Manufacturer – development vs. stagnation
What had already been announced in the past two seasons was confirmed in the first half of the season – Ducati is a superior force. The manufacturer from Borgo Panigale currently leads the Constructors’ World Championship with 285 points. Behind them are KTM (153 points) and Aprilia (121 points). Honda and Yamaha are in the bottom two positions, with less than a hundred points each.
Of course, Ducati as a manufacturer also collects more points, since they supply four teams of eight riders each. But, if they hadn’t been so good in recent years, customer teams wouldn’t choose Ducati either. Ducati used to be considered unrideable. Only Casey Stoner was able to win races and titles with the red diva. Even Valentino Rossi had to admit defeat to the Diva.
Gigi Dall’Igna’s move to Ducati changed everything. He is the driving force behind the innovations. He made the Ducati not only rideable and competitive, but also supposedly invincible.
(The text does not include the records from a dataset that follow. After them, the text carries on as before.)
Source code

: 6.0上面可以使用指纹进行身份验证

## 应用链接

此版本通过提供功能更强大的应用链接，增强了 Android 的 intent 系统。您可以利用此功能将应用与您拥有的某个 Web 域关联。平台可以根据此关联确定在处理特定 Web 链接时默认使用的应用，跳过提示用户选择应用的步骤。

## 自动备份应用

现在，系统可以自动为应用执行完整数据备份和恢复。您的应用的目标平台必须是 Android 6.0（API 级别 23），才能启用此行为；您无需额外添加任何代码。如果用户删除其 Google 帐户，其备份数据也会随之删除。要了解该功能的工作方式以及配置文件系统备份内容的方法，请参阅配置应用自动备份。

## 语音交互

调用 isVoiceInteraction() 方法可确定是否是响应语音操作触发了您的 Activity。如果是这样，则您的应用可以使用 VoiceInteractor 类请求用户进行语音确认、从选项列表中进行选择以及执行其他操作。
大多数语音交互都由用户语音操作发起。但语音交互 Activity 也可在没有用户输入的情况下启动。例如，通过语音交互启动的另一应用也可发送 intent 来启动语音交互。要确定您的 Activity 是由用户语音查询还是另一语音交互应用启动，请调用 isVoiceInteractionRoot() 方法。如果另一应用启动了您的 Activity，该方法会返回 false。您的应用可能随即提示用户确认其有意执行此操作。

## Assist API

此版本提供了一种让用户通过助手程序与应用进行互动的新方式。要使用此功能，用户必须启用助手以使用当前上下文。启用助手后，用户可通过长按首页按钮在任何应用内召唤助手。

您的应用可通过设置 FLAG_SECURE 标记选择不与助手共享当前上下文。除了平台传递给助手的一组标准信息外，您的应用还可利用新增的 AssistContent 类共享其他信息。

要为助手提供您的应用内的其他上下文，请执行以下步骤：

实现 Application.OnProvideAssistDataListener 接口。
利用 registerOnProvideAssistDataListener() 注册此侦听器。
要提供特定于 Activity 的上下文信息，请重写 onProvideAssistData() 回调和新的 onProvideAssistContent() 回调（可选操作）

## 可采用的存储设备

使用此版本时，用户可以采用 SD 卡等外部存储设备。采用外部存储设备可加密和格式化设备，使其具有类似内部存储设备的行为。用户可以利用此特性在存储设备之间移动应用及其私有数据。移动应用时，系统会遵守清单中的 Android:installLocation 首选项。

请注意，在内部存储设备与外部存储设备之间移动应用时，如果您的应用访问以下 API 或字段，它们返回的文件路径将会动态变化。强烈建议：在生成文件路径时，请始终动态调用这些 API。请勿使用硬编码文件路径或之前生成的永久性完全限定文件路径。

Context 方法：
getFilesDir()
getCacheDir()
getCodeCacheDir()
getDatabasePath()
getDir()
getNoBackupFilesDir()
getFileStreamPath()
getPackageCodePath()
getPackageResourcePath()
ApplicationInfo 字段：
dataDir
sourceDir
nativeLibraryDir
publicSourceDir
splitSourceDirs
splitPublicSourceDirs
Ducati managed to rethink. To develop a motorcycle that suits every rider. Something that Honda and also Yamaha still have to do. Currently, the Japanese manufacturers have missed the boat. It seems as if they have stopped. They lack resources and ideas. The six-week summer break may not bring the turnaround, but perhaps a first and second step there.
Marc Marquez – Ambition vs. common sense
Marc Marquez is not competitive with his Honda. The Honda has already been criticized in recent years. It lacks performance, grip and feel for the rider. Added to this are electronic failures and a lack of concept in aerodynamics. To put it bluntly, the Honda is a total failure.
Marc Marquez tries to compensate for all this with his driving class. Again and again he reaches his limits and exceeds them. The sad highlight was the German GP at the Sachsenring. In his last eleven starts, Marc Marquez remained unbeaten. Like no other, the Honda rider dominated at the Sachsenring. This dominance ended in the gravel this season. With five crashes, he set a personal record. In the end, Marquez did not start at the Sachsenring.
With injuries it went to the last race before the summer break in Assen. There, too, the Honda rider visited the gravel bed. Via social media he announced on Sunday that he will not participate in the race on Sunday this time either. As at the Sachsenring, he withdrew. The reason he gave was his injuries – ankle injury, broken finger and a broken rib. Marc Marquez was not ready to give any more. It seemed as if he had learned from the last crashes. Learned that it is not worth giving too much when it is hopeless. Is it realism or some kind of abandonment after all?
The last two MotoGP races showed that the relationship between Marc Marquez and Honda is not only strained, but has experienced a rupture. It was clear to see in the reactions of Marquez. There, after a save at the Sachsenring, the Honda is shown the middle finger or after a crash the machine is only punished with contempt. The ambition and fighting spirit is fading. The contract of Marquez still runs until the end of 2024, whether this still exists until the end, is in the stars. Perhaps there is still a loophole to end the contract early before it culminates in even more injuries.
The summer break has begun. Six weeks to take a deep breath and gather strength. The next 12 races are already waiting.